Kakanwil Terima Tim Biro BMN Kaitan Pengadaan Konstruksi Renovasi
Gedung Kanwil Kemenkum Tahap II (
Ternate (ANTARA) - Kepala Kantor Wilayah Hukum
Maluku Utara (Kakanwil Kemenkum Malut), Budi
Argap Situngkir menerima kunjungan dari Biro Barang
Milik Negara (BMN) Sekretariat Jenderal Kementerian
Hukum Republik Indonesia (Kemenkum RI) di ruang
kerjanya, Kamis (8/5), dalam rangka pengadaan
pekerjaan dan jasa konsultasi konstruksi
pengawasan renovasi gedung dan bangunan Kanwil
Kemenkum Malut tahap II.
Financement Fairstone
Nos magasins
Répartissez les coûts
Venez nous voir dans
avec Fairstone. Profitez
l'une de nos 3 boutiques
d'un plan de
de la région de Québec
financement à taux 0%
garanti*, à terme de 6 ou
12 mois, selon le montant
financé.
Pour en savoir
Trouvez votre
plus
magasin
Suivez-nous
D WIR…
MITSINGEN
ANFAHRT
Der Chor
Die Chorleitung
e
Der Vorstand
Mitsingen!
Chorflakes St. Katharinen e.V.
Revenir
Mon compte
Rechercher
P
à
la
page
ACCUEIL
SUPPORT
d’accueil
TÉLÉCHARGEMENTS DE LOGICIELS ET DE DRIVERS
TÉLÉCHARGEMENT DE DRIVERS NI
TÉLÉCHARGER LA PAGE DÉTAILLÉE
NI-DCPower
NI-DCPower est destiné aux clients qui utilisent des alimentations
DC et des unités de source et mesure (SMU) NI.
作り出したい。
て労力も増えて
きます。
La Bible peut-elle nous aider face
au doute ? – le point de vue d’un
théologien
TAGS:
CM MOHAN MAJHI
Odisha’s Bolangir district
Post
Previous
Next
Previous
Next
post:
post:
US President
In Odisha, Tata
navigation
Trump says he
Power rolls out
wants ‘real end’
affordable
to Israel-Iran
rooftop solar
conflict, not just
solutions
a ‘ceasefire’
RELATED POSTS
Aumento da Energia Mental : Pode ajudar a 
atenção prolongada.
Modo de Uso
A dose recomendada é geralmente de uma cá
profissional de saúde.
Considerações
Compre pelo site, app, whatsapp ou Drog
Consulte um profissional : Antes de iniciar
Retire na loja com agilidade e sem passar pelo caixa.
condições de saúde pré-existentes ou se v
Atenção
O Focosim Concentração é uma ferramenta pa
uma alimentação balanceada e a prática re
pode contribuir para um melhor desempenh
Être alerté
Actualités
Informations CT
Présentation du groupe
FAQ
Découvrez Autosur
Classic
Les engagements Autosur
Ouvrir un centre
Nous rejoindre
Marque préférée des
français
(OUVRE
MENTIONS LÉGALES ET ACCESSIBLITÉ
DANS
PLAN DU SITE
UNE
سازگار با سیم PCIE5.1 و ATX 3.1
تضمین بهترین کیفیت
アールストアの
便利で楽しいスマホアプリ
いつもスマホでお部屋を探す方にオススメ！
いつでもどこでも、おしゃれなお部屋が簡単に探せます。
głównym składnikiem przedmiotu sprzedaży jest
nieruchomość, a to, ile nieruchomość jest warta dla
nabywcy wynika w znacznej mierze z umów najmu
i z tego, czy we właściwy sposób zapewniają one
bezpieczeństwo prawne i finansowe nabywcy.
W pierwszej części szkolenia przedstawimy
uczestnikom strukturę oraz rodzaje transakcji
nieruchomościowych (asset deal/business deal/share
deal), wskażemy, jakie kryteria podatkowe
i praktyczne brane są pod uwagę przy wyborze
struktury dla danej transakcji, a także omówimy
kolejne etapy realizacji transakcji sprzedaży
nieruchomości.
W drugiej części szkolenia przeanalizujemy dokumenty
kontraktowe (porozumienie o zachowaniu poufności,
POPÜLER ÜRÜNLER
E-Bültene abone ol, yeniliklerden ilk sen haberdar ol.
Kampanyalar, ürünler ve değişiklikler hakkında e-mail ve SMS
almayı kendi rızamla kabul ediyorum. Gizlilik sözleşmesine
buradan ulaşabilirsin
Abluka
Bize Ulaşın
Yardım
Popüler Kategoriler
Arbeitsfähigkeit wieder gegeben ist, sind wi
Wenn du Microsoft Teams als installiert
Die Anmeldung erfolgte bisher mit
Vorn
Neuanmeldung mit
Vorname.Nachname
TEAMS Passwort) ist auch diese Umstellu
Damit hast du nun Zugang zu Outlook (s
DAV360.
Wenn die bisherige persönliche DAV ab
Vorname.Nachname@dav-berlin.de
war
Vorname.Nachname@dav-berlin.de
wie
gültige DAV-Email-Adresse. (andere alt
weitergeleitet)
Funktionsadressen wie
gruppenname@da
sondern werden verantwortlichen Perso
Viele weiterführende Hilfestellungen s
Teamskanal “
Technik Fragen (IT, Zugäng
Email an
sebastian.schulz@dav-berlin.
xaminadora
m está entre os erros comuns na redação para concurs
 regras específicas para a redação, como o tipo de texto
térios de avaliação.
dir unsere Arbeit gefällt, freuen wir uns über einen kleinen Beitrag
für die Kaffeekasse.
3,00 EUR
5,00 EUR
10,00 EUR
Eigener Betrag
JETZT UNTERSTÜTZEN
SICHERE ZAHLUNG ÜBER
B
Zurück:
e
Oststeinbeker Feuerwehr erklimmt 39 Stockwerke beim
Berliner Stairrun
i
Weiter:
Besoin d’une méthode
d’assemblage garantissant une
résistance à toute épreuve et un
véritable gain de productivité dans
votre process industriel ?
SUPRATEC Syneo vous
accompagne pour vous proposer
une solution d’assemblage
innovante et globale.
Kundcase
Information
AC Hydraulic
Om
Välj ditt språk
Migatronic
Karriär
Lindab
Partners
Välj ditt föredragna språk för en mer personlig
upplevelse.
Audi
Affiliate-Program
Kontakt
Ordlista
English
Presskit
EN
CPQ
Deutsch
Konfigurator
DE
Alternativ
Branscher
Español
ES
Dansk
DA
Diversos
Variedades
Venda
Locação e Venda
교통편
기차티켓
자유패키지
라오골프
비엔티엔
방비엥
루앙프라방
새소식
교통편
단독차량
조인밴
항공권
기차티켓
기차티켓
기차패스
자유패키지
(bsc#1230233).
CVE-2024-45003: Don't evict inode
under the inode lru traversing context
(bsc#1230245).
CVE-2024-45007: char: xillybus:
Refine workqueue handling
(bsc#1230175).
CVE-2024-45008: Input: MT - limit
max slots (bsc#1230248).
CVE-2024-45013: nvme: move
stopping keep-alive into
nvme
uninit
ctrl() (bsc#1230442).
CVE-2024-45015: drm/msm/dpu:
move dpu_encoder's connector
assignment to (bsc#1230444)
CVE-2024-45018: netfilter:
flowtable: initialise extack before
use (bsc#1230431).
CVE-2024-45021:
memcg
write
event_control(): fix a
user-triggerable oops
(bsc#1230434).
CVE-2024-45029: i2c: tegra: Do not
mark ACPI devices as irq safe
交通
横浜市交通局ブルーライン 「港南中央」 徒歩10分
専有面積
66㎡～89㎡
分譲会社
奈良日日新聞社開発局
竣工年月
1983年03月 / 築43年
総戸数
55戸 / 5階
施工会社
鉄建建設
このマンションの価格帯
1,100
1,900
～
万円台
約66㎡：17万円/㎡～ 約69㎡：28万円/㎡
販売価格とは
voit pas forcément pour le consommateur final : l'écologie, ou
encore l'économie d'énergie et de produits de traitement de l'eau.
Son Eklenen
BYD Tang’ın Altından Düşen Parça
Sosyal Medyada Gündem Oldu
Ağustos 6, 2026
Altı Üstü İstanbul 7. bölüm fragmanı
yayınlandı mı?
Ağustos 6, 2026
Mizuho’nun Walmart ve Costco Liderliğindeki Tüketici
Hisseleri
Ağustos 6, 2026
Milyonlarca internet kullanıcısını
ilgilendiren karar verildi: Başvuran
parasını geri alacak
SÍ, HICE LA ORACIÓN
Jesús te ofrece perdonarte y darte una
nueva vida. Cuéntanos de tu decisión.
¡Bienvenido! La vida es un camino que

Task requirements.
Please give an exact copy of the entries above, from the line with "Trouvez votre" down to the line with "W pierwszej części szkolenia przedstawimy", inclusive, and nothing else.

Reply to the exercise.
Trouvez votre
plus
magasin
Suivez-nous
D WIR…
MITSINGEN
ANFAHRT
Der Chor
Die Chorleitung
e
Der Vorstand
Mitsingen!
Chorflakes St. Katharinen e.V.
Revenir
Mon compte
Rechercher
P
à
la
page
ACCUEIL
SUPPORT
d’accueil
TÉLÉCHARGEMENTS DE LOGICIELS ET DE DRIVERS
TÉLÉCHARGEMENT DE DRIVERS NI
TÉLÉCHARGER LA PAGE DÉTAILLÉE
NI-DCPower
NI-DCPower est destiné aux clients qui utilisent des alimentations
DC et des unités de source et mesure (SMU) NI.
作り出したい。
て労力も増えて
きます。
La Bible peut-elle nous aider face
au doute ? – le point de vue d’un
théologien
TAGS:
CM MOHAN MAJHI
Odisha’s Bolangir district
Post
Previous
Next
Previous
Next
post:
post:
US President
In Odisha, Tata
navigation
Trump says he
Power rolls out
wants ‘real end’
affordable
to Israel-Iran
rooftop solar
conflict, not just
solutions
a ‘ceasefire’
RELATED POSTS
Aumento da Energia Mental : Pode ajudar a 
atenção prolongada.
Modo de Uso
A dose recomendada é geralmente de uma cá
profissional de saúde.
Considerações
Compre pelo site, app, whatsapp ou Drog
Consulte um profissional : Antes de iniciar
Retire na loja com agilidade e sem passar pelo caixa.
condições de saúde pré-existentes ou se v
Atenção
O Focosim Concentração é uma ferramenta pa
uma alimentação balanceada e a prática re
pode contribuir para um melhor desempenh
Être alerté
Actualités
Informations CT
Présentation du groupe
FAQ
Découvrez Autosur
Classic
Les engagements Autosur
Ouvrir un centre
Nous rejoindre
Marque préférée des
français
(OUVRE
MENTIONS LÉGALES ET ACCESSIBLITÉ
DANS
PLAN DU SITE
UNE
سازگار با سیم PCIE5.1 و ATX 3.1
تضمین بهترین کیفیت
アールストアの
便利で楽しいスマホアプリ
いつもスマホでお部屋を探す方にオススメ！
いつでもどこでも、おしゃれなお部屋が簡単に探せます。
głównym składnikiem przedmiotu sprzedaży jest
nieruchomość, a to, ile nieruchomość jest warta dla
nabywcy wynika w znacznej mierze z umów najmu
i z tego, czy we właściwy sposób zapewniają one
bezpieczeństwo prawne i finansowe nabywcy.
W pierwszej części szkolenia przedstawimy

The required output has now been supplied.